Now what does this mean for prospective teachers, including myself, that are stepping into the world of online teaching and learning? I have worked with videos, quizzes, and pre-recorded lectures and many other tools to harness the positive aspects of online and blended learning. I am, however, not an expert on online teaching and digital literacy. Recognizing this is probably the best first step. The second step is to do what all good researchers does when they set out studying a new topic: see what others already have done to address digital literacy, and build on their work.

I am particularly inspired about the work from anthropologist Michael Wesch. In his YouTube video “Teaching without walls: 10 tips for Online Teaching” Wesch shows how one can structure a digital learning environment to avoid unnecessary confusion by using a minimalistic structure of the course room. The video is great, check it out below.

Michel Wesch: Teaching Without Walls: 10 Tips for Online Teaching

Another example of a great and easy to follow structure comes from Jesse Stommel, founder of Digital Pedagogy Lab. Searching through his very interesting (and often entertaining) Twitter-feed, I found a link to his Digital Studies 101 class, which had few links and easy to follow week-by-week instructions the structure is similar to the one Wesch proposes. What I found particularly great about Stommel’s course is his clear, almost laid back, use of language in the course room. This has probably several pedagogical points that I am unaware of, but I think that by introducing the course room and schedule by writing “Here’s what we’ll spend our time doing this term (and space for us to fill with other stuff we decide on together)” removes unnecessary academic jargon that could have been an obstacle for many students.

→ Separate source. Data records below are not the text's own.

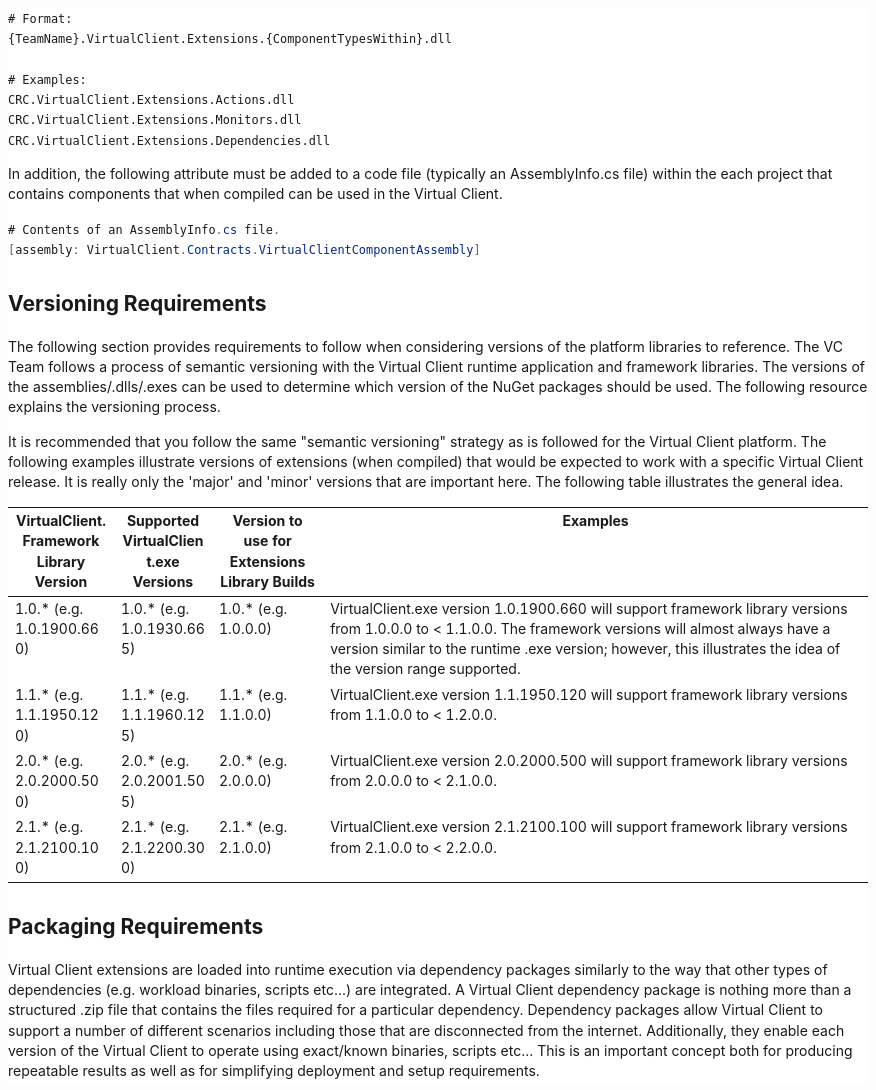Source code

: 
```
# Format:
{TeamName}.VirtualClient.Extensions.{ComponentTypesWithin}.dll

# Examples:
CRC.VirtualClient.Extensions.Actions.dll
CRC.VirtualClient.Extensions.Monitors.dll
CRC.VirtualClient.Extensions.Dependencies.dll
```

In addition, the following attribute must be added to a code file (typically an AssemblyInfo.cs file) within the each project that contains components
that when compiled can be used in the Virtual Client.


``` csharp
# Contents of an AssemblyInfo.cs file.
[assembly: VirtualClient.Contracts.VirtualClientComponentAssembly]
```

## Versioning Requirements
The following section provides requirements to follow when considering versions of the platform libraries to reference. The VC Team follows a process of
semantic versioning with the Virtual Client runtime application and framework libraries. The versions of the assemblies/.dlls/.exes can be used to determine
which version of the NuGet packages should be used. The following resource explains the versioning process.

It is recommended that you follow the same "semantic versioning" strategy as is followed for the Virtual Client platform. The following examples 
illustrate versions of extensions (when compiled) that would be expected to work with a specific Virtual Client release. It is really only the
'major' and 'minor' versions that are important here. The following table illustrates the general idea.

| VirtualClient.Framework Library Version  | Supported VirtualClient.exe Versions  | Version to use for Extensions Library Builds | Examples |
|------------------------------------------|---------------------------------------|----------------------------------------------|----------|
| 1.0.\* (e.g. 1.0.1900.660)               | 1.0.\* (e.g. 1.0.1930.665)            | 1.0.\* (e.g. 1.0.0.0)                        | VirtualClient.exe version 1.0.1900.660 will support framework library versions from 1.0.0.0 to < 1.1.0.0. The framework versions will almost always have a version similar to the runtime .exe version; however, this illustrates the idea of the version range supported. 
| 1.1.\* (e.g. 1.1.1950.120)               | 1.1.\* (e.g. 1.1.1960.125)            | 1.1.\* (e.g. 1.1.0.0)                        | VirtualClient.exe version 1.1.1950.120 will support framework library versions from 1.1.0.0 to < 1.2.0.0.
| 2.0.\* (e.g. 2.0.2000.500)               | 2.0.\* (e.g. 2.0.2001.505)            | 2.0.\* (e.g. 2.0.0.0)                        | VirtualClient.exe version 2.0.2000.500 will support framework library versions from 2.0.0.0 to < 2.1.0.0.
| 2.1.\* (e.g. 2.1.2100.100)               | 2.1.\* (e.g. 2.1.2200.300)            | 2.1.\* (e.g. 2.1.0.0)                        | VirtualClient.exe version 2.1.2100.100 will support framework library versions from 2.1.0.0 to < 2.2.0.0.

## Packaging Requirements
Virtual Client extensions are loaded into runtime execution via dependency packages similarly to the way that other types of dependencies
(e.g. workload binaries, scripts etc...) are integrated. A Virtual Client dependency package is nothing more than a structured .zip file
that contains the files required for a particular dependency. Dependency packages allow Virtual Client to support a number of different scenarios
including those that are disconnected from the internet. Additionally, they enable each version of the Virtual Client to operate using exact/known
binaries, scripts etc... This is an important concept both for producing repeatable results as well as for simplifying deployment and setup requirements.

To summarize, my one tip is this: do what you usually do when you do not know what to do. The great thing about online learning is that the things you are searching for most often is, well, online, and easy to access. By recognizing that moving from the offline to the online brings new challenges, you can also recognize that it brings new opportunities for how to structure a course. I hope that this short blog post has inspired you to see that digital literacy is not to be taken for granted, and that by following the examples of experienced digital educators such as Wesch and Stommel you might just be able to help students follow your online class more easily—how to make them do it without scrolling through Instagram at the same time will have to be a topic for another blogpost. 

Note: This blog post was written for the ONL-Community about online participation and digital literacy.